Apple Labs have unveiled their latest applelet for the iPhone family: iPlant.
This new app is slightly more expensive than other Apple apps, as it comes with two dozen Wifi enabled devices that are dropped in plant pots around the house. Once set up and installed it will monitor the health and humidity of the plants the iPlant Transmitters are associated with. Their status can be accessed from anywhere in the world via the iPhone app in graphical form, giving email and app alerts when plants get to a critical level.
"This is very beneficial app for the dedicated geek," said App World! editor, Mac Buck. "I'd go as far as to say it is indispensable."
According to the editor, this app has saved his entire house worth of potted house plants from dying.
"I guess most geeks are like me," he said. "They are too busy playing Gears of War and using the FarmVille App to take any notice of the health of their house plants. This results in a house full of brown dried up sticks. Since installing this app, I have not had a single plant die on me."
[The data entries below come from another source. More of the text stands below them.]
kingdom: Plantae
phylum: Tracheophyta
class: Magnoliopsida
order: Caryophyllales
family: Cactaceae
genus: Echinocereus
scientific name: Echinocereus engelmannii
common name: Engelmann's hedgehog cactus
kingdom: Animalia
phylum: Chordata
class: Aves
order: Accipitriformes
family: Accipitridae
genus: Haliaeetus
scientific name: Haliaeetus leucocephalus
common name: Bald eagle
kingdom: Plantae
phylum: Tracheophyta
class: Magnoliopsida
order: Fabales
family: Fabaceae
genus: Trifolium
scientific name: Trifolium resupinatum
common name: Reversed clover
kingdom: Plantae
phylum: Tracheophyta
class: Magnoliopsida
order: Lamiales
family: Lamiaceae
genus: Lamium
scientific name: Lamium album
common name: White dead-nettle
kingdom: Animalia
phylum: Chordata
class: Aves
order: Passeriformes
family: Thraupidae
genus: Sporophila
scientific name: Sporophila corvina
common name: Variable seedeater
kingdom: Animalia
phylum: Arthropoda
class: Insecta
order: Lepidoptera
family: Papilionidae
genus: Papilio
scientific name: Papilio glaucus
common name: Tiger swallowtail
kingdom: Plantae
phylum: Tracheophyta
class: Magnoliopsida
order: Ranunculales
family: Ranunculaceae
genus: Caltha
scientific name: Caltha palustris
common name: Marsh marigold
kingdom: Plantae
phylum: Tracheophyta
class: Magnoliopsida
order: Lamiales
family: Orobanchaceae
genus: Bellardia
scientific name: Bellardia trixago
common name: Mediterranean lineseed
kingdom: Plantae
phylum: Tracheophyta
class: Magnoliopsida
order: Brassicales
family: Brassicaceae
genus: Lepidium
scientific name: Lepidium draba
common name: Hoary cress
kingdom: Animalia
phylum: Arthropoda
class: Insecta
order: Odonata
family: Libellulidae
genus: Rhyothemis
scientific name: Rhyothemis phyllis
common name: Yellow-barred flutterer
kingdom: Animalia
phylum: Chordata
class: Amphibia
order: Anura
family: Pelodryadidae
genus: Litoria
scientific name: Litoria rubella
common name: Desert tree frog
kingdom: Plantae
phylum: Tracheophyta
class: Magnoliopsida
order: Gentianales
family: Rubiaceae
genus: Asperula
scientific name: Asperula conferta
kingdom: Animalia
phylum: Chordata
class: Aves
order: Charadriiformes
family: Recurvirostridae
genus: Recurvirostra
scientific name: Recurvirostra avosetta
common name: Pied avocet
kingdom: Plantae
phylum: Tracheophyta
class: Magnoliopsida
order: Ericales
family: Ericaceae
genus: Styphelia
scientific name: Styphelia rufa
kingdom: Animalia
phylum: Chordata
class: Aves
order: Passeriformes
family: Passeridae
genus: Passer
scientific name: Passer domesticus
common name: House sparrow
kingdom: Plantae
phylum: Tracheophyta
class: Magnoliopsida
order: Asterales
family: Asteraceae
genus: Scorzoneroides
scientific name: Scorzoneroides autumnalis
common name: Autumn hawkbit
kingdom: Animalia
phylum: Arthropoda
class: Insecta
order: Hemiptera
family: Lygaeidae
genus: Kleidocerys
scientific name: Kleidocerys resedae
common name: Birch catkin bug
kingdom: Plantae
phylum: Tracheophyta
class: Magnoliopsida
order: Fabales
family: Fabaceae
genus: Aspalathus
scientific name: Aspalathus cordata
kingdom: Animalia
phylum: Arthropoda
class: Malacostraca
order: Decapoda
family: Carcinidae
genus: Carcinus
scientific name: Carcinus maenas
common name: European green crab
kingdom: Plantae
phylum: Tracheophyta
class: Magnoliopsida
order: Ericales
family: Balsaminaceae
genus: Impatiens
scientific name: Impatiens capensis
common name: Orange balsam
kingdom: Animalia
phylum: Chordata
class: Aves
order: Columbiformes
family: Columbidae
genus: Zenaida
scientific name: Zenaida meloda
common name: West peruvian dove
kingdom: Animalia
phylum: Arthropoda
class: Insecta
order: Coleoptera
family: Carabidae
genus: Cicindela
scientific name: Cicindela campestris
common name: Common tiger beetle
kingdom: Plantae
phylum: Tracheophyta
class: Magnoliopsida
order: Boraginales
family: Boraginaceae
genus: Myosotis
The only downside Buck can find for the applelet is that it is not particularly attuned to the plants it is associated with.
"I get constant alerts about my cacti," he said. "I've told it a hundred times that they don't need watering, but it's quite insistent. Conversely, my sun-dew needs more water than a field full of strawberries, and it's nearly died twice."
The creators of the iPlant app have promised that version two will have a greater database of plants, and each transmitter can be allocated the plant that is associated with, which will prevent this problem in the future. The one plant they will not be adding to the database is hemp, as the creators do not want their app used by illicit drug manufacturers.
"The future's bright," said Buck. "Except in my bathroom where the mother in law's tongue is running rampant on the windowsill."